> _PROMPT A_:
According to the SpaceML abstract, SpaceML is an extension of which program?
---------- DOCUMENT EXCERPT
SpaceML: Distributed Open-source Research with Citizen Scientists for the Advancement of Space Technology for NASA
Abstract
Traditionally, academic labs conduct open-ended research with the primary focus on discoveries with long-term value, rather than direct products that can be deployed in the real world. On the other hand, research in the industry is driven by its expected commercial return on investment, and hence focuses on a real world product with short-term timelines. In both cases, opportunity is selective, often available to researchers with advanced educational backgrounds. Research often happens behind closed doors and may be kept confidential until either its publication or product release, exacerbating the problem of AI reproducibility and slowing down future research by others in the field. As many research organizations tend to exclusively focus on specific areas, opportunities for interdisciplinary research reduce. Undertaking long-term bold research in unexplored fields with non-commercial yet great public value is hard due to factors including the high upfront risk, budgetary constraints, and a lack of availability of data and experts in niche fields. Only a few companies or well-funded research labs can afford to do such long-term research. With research organizations focused on an exploding array of fields and resources spread thin, opportunities for the maturation of interdisciplinary research reduce. Apart from these exigencies, there is also a need to engage citizen scientists through open-source contributors to play an active part in the research dialogue. We present a short case study of SpaceML, an extension of the Frontier Development Lab, an AI accelerator for NASA. SpaceML distributes open-source research and invites volunteer citizen scientists to partake in development and deployment of high social value products at the intersection of space and AI.
Introduction
Increasingly accessible satellite data, a booming global space industry, and an abundance of statistical and newer AI technologies opens up the potential to accelerate interdisciplinary scientific research. This comes with the challenges of scaling traditional scientific processing workflows and, more importantly, maintaining the quality of deployed AI, which is plagued by issues of reproducibility, management of knowledge transfer, and lack of expertise. NASA Science Mission Directorate has declared [1] a commitment to open science, with an emphasis on continual monitoring and updating of deployed systems, improved engagement of the scientific community with citizen scientists, and data access to the wider research community for robust validation of published research results. SpaceML is one such international AI accelerator that applies startup and agile software development principles to research, thereby reducing time to success significantly.
--------------------
> _PROMPT B_:
Reproduce only the entries starting at their first line and ending at the line containing "List each element's", with "Rendered" renamed to "Displayed" and all else unchanged.
---------- INFORMATION SHOWN
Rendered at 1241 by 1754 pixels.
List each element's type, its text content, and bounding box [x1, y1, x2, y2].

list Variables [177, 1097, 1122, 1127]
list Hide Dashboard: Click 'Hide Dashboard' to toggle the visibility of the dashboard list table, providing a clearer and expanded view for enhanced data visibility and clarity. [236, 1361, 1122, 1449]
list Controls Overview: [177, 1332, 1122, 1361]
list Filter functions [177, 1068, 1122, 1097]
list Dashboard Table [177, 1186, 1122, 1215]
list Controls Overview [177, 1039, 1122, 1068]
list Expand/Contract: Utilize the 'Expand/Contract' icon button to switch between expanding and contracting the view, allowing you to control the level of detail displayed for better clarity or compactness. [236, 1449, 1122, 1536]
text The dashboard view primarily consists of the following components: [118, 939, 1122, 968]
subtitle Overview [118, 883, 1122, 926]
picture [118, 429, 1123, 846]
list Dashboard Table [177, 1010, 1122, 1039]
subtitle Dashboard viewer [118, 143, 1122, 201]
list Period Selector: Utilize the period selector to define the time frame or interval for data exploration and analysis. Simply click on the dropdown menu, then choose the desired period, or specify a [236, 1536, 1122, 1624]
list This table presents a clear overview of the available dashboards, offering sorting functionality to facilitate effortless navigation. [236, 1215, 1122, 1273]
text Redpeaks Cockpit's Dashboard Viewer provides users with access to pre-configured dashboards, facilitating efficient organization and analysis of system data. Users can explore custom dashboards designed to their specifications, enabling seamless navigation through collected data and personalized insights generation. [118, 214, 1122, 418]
--------------------
> _EXERCISE RESULT A_:
The Frontier Development Lab, an AI accelerator for NASA.

> _EXERCISE RESULT B_:
Displayed at 1241 by 1754 pixels.
List each element's type, its text content, and bounding box [x1, y1, x2, y2].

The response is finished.